Por que razão as pessoas têm tanta dificuldade em compreender a racionalidade e a argumentação? Talvez, em parte, porque foram vítimas de um ensino autoritário e ideológico; foram psicofodidas desde muito cedo para aceitar certas ideias como intocáveis; erigiram nas suas mentes zonas de intocabilidade que não podem ser postas em causa. E é neste aspecto que Orwell viu bem a psicofoda ideológica: tanto faz ensinar ciência ou da astrologia, o problema é ensinar ideologicamente, acriticamente. A grande diferença entre uma e outra não se nota quando ambas são transmitidas ideologicamente, acriticamente. Mas nota-se quando estamos abertos à discussão: ao passo que uma resiste à tentativa de refutação, a outra cai às primeiras discussões livres. E é isto que distingue um ensino ideológico de um que não o é; é isto que distingue uma posição ideológica de uma que não o é. Uma, está permanentemente aberta à crítica, ao passo que a outra ergue zonas de intocabilidade, artigos de fé que não podem ser postos em causa.

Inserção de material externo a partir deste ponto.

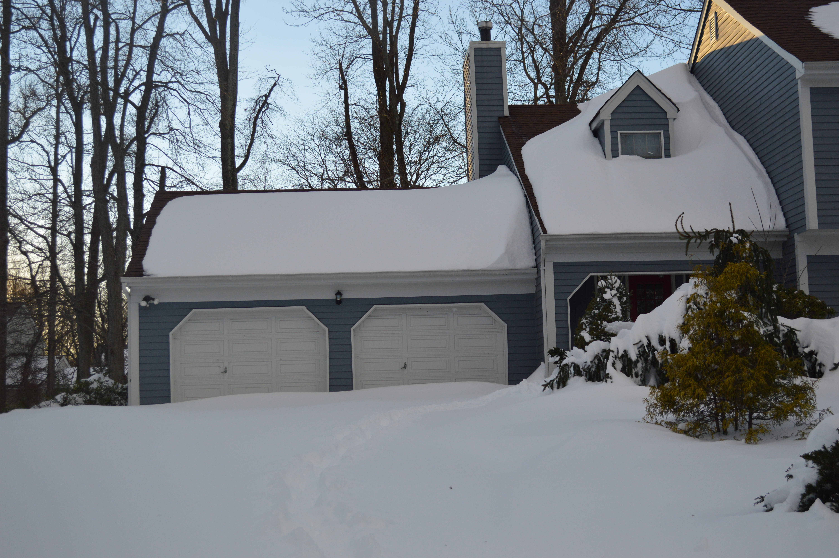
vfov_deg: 25.7
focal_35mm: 52
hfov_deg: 37.9
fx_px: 1222
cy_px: 279
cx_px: 420
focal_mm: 35
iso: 400
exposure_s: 1/800
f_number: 5
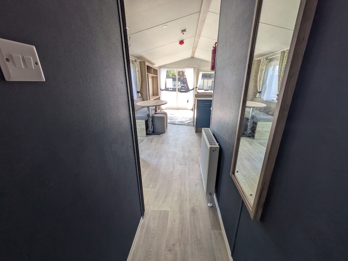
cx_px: 174
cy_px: 130
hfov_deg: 102.0
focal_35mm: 14
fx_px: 141
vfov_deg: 85.7
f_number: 2.2
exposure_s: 1/110
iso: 42
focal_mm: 1.83
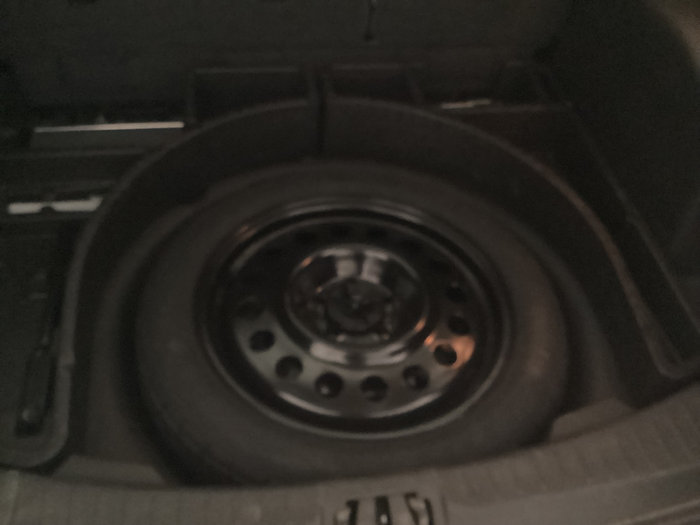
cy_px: 262
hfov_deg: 58.4
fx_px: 627
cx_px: 350
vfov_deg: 45.4
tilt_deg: -48.4
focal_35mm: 31
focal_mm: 3.3
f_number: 2.4
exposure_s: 1/15
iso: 800
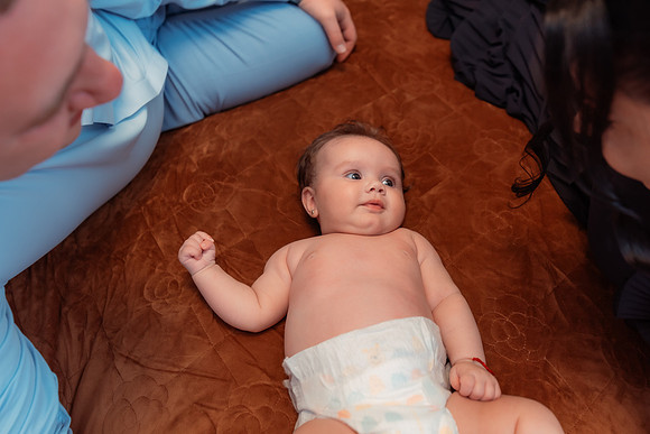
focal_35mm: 30
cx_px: 325
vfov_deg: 43.6
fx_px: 542
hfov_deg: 61.9
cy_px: 217
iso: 800
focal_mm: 30
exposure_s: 1/160
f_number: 3.5
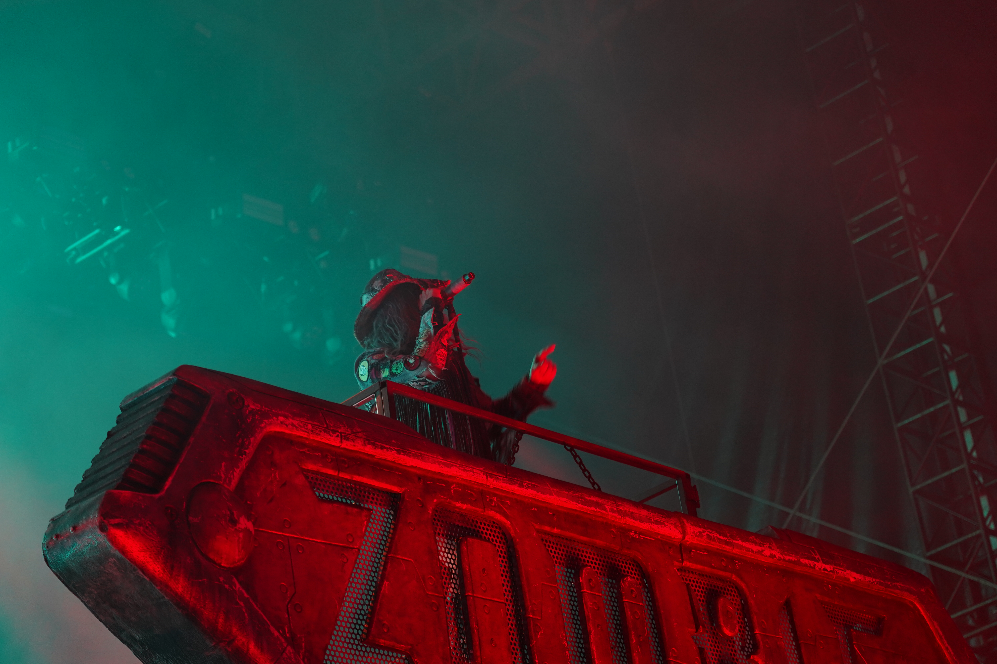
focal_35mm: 105
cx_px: 498
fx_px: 2908
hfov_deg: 19.5
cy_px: 332
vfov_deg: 13.0
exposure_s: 1/125
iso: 1250
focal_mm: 105
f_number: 4
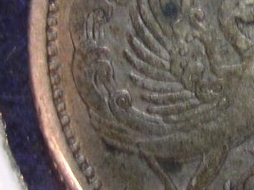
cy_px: 37
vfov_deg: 11.6
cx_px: 272
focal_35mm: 127
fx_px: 932
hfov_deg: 15.2
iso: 100
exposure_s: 1/7.5
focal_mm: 5.8
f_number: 2.8
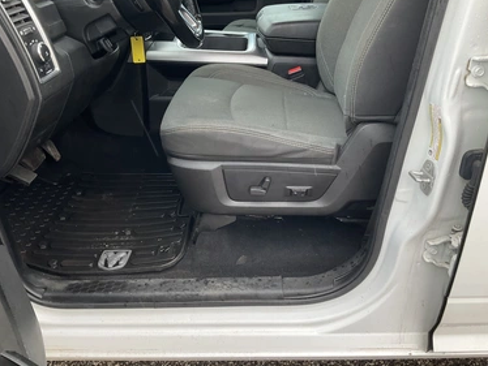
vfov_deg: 45.5
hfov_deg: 58.3
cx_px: 251
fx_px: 437
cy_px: 176
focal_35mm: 31
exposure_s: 1/96
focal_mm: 3
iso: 64
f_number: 1.8
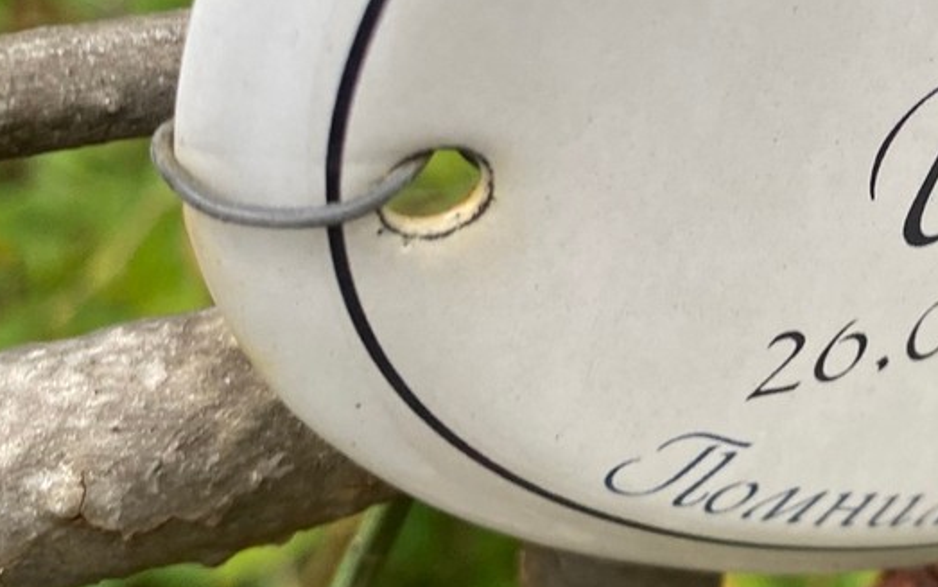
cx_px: 899
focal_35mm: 73
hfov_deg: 26.9
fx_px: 1866
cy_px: 97
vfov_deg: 17.7
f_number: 1.8
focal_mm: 4.25
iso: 64
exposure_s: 1/121
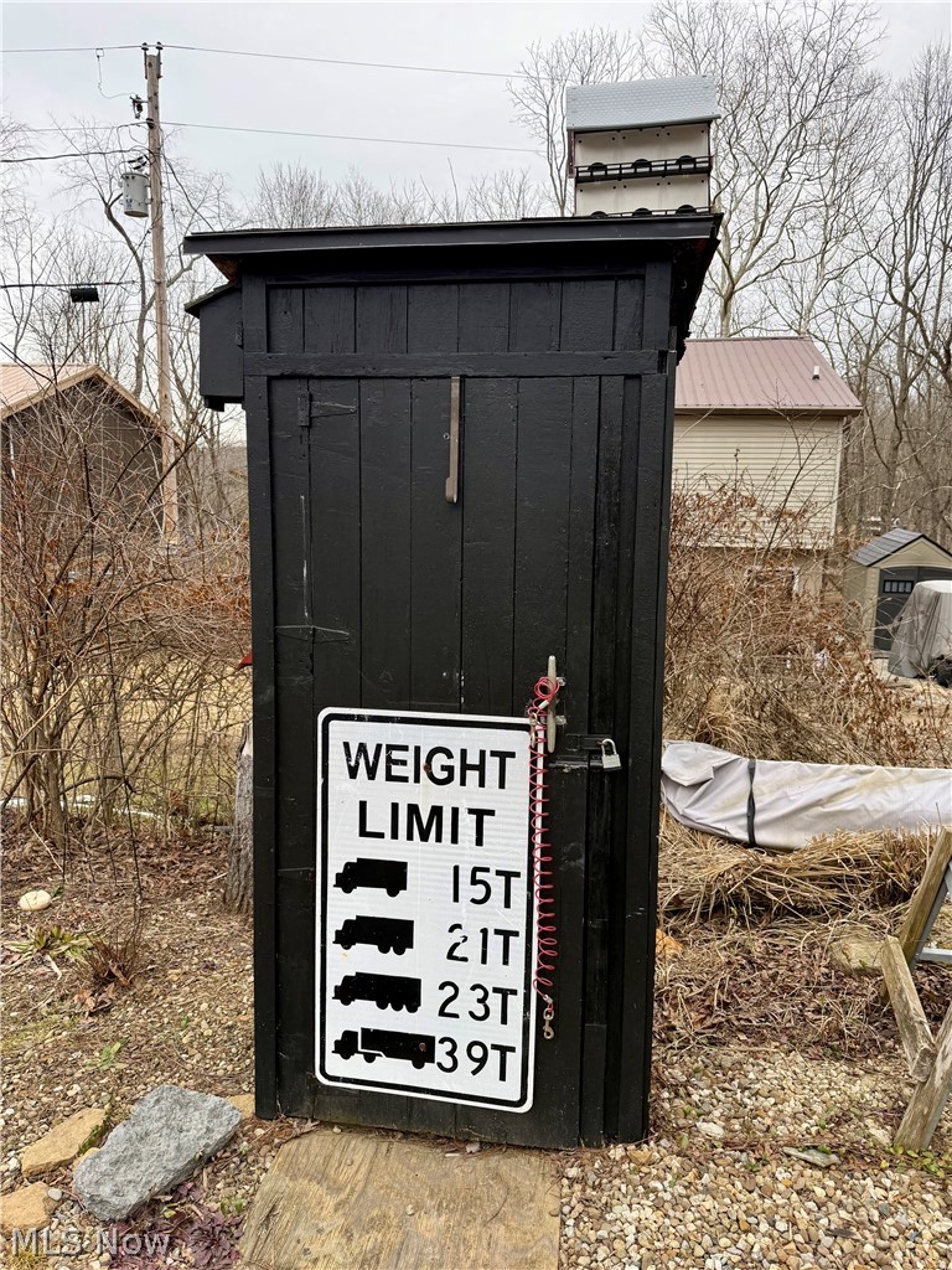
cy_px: 635
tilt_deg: -10.2
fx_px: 880
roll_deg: -1.1
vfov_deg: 71.6
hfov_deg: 56.8
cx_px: 476
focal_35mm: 24
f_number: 1.78
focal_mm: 6.76
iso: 100
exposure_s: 1/992
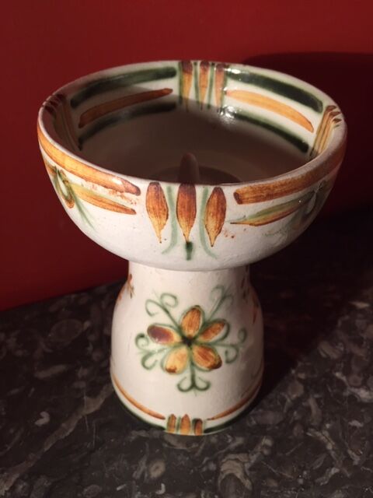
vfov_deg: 61.7
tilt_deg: -37.1
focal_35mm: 29
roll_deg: -0.8
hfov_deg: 48.2
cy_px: 249
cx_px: 186
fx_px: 417
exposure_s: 1/33
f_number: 2.2
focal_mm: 4.15
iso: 40
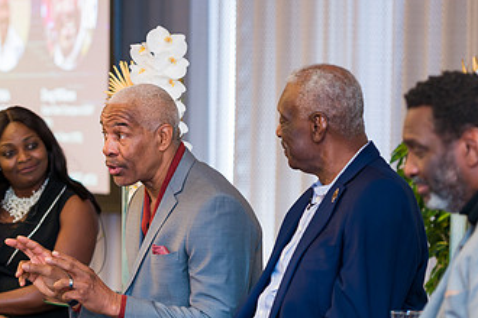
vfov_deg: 6.7
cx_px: 196
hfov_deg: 10.1
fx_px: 2708
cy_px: 215
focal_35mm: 204
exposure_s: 1/200
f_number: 3.2
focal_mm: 116
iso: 800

Na ciência e na filosofia e nas artes TUDO pode ser posto em causa. Só na religião e na ideologia há zonas de intocabilidade, porque é da protecção cuidadosa dessas zonas que depende a sobrevivência da religião e da ideologia. Daí que todas as ideologias e todas as religiões tenham tendência para declarar que há coisas que escapam à argumentação, à racionalidade, à discussão aberta e pública: porque sabem que essa é a única maneira de proteger uma coutada de ideias que, se forem expostas à discussão aberta, se revelam menos plausíveis do que as suas concorrentes.
A melhor razão que qualquer um de nós tem para aceitar os resultados da ciência é simultaneamente a melhor razão que temos para não aceitar as revelações religiosas e as doutrinações ideológicas: é que umas são convites permanentes a toda a humanidade para as refutar, ao passo que outras apenas convidam os eleitos a aceitá-las, ao mesmo tempo que lançam o anátema sobre os que as rejeitam.